What you are asked to do:
Swap "assets" for "holdings" in the records from the line with "liabilities go up by 100。" up to and including the end of the records. Give back only those lines, with everything else left as it is.

_ _ _ _ _

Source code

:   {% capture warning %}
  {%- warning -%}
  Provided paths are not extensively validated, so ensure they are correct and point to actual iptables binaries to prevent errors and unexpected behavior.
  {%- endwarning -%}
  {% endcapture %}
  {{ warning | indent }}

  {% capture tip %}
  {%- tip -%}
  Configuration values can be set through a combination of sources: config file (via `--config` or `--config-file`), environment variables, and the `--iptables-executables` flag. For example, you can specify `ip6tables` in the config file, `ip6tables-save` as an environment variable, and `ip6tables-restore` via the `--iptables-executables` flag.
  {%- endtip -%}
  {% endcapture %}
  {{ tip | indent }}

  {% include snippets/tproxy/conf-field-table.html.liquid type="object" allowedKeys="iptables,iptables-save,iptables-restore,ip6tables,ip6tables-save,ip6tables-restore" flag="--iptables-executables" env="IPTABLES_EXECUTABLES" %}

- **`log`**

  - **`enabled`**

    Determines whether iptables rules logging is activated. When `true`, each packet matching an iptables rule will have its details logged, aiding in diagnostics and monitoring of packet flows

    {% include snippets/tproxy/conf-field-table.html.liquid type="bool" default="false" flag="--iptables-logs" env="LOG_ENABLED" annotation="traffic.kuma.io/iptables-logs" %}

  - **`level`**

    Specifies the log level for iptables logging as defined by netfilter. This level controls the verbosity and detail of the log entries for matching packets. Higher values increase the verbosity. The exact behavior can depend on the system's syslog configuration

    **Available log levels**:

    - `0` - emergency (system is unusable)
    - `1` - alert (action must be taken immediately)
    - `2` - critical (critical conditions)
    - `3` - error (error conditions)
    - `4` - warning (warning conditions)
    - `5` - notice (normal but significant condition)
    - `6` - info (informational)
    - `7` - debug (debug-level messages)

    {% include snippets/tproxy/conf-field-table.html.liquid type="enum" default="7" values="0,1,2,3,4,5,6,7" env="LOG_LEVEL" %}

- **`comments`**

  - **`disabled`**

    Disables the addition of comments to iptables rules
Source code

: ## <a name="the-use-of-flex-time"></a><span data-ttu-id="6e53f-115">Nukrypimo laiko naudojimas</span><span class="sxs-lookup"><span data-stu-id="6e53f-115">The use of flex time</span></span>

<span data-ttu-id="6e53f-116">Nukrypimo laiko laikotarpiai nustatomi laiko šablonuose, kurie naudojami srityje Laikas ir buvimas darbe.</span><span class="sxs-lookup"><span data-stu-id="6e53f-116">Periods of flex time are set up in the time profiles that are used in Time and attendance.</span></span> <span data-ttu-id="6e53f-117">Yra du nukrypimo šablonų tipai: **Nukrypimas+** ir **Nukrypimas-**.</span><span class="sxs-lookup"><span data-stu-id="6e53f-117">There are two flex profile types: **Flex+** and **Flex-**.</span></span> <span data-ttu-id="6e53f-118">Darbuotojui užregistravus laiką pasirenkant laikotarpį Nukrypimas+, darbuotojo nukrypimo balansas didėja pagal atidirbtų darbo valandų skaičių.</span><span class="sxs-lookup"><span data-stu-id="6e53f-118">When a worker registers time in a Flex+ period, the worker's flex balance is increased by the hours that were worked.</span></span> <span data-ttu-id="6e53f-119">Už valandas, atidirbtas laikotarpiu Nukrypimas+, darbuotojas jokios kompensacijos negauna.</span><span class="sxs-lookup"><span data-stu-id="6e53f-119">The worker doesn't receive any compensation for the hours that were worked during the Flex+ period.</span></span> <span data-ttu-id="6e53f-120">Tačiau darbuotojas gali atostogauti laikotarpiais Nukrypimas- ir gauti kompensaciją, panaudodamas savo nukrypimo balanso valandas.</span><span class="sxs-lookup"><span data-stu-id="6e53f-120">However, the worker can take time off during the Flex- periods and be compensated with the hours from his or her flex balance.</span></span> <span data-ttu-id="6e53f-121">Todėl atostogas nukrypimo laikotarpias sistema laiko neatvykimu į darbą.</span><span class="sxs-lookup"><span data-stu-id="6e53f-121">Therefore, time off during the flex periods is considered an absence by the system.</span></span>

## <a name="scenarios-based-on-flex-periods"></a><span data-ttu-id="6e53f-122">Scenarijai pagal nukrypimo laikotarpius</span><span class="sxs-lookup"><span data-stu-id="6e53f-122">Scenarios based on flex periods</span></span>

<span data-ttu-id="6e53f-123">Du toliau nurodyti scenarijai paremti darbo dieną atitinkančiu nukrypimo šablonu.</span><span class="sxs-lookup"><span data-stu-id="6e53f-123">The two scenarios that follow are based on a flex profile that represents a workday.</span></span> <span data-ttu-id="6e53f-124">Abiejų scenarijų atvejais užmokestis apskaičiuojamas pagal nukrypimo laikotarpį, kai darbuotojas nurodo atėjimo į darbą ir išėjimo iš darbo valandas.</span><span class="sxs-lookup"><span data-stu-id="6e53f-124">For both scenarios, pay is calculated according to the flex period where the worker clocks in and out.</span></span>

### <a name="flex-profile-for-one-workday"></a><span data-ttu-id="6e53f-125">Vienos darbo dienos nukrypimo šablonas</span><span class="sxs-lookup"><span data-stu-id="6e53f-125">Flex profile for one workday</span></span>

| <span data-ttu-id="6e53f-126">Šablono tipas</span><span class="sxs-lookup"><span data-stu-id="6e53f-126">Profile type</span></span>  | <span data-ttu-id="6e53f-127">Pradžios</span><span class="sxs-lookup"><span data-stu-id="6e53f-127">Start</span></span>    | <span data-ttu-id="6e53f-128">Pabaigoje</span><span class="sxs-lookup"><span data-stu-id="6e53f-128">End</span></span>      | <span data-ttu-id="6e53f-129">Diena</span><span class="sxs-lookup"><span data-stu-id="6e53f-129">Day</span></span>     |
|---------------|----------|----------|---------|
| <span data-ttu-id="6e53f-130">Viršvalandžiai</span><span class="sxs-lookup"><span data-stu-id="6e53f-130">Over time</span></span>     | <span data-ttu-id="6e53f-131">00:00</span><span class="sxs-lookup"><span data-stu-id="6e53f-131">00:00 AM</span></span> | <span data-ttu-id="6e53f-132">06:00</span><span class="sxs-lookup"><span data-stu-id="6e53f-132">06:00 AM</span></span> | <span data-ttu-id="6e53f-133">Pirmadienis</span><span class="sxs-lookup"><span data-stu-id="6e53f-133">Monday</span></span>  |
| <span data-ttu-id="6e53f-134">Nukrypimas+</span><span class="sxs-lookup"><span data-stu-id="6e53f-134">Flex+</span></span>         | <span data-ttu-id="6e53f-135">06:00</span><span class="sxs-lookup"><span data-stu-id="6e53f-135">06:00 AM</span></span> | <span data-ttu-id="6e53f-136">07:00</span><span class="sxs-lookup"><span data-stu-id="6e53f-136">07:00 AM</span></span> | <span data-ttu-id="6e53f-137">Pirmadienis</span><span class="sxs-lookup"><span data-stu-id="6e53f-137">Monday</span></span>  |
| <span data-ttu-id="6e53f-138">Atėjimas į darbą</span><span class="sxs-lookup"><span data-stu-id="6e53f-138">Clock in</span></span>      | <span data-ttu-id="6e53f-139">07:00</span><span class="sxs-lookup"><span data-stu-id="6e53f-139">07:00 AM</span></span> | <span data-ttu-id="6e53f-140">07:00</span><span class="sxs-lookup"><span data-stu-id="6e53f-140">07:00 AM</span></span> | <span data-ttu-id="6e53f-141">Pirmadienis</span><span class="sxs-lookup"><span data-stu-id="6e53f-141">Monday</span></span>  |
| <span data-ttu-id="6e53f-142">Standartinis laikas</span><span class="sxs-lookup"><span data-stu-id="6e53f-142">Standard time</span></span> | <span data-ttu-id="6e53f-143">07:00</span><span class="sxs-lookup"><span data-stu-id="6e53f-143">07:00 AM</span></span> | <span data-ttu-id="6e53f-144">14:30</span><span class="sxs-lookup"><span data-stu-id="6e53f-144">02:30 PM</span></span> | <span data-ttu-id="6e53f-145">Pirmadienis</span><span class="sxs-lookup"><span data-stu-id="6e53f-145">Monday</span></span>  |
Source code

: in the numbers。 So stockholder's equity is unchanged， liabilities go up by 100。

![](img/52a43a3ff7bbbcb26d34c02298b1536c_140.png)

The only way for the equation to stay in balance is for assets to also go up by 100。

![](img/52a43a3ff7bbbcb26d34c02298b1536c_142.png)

_ _ _ _ _

Answer space:
: in the numbers。 So stockholder's equity is unchanged， liabilities go up by 100。

![](img/52a43a3ff7bbbcb26d34c02298b1536c_140.png)

The only way for the equation to stay in balance is for holdings to also go up by 100。

![](img/52a43a3ff7bbbcb26d34c02298b1536c_142.png)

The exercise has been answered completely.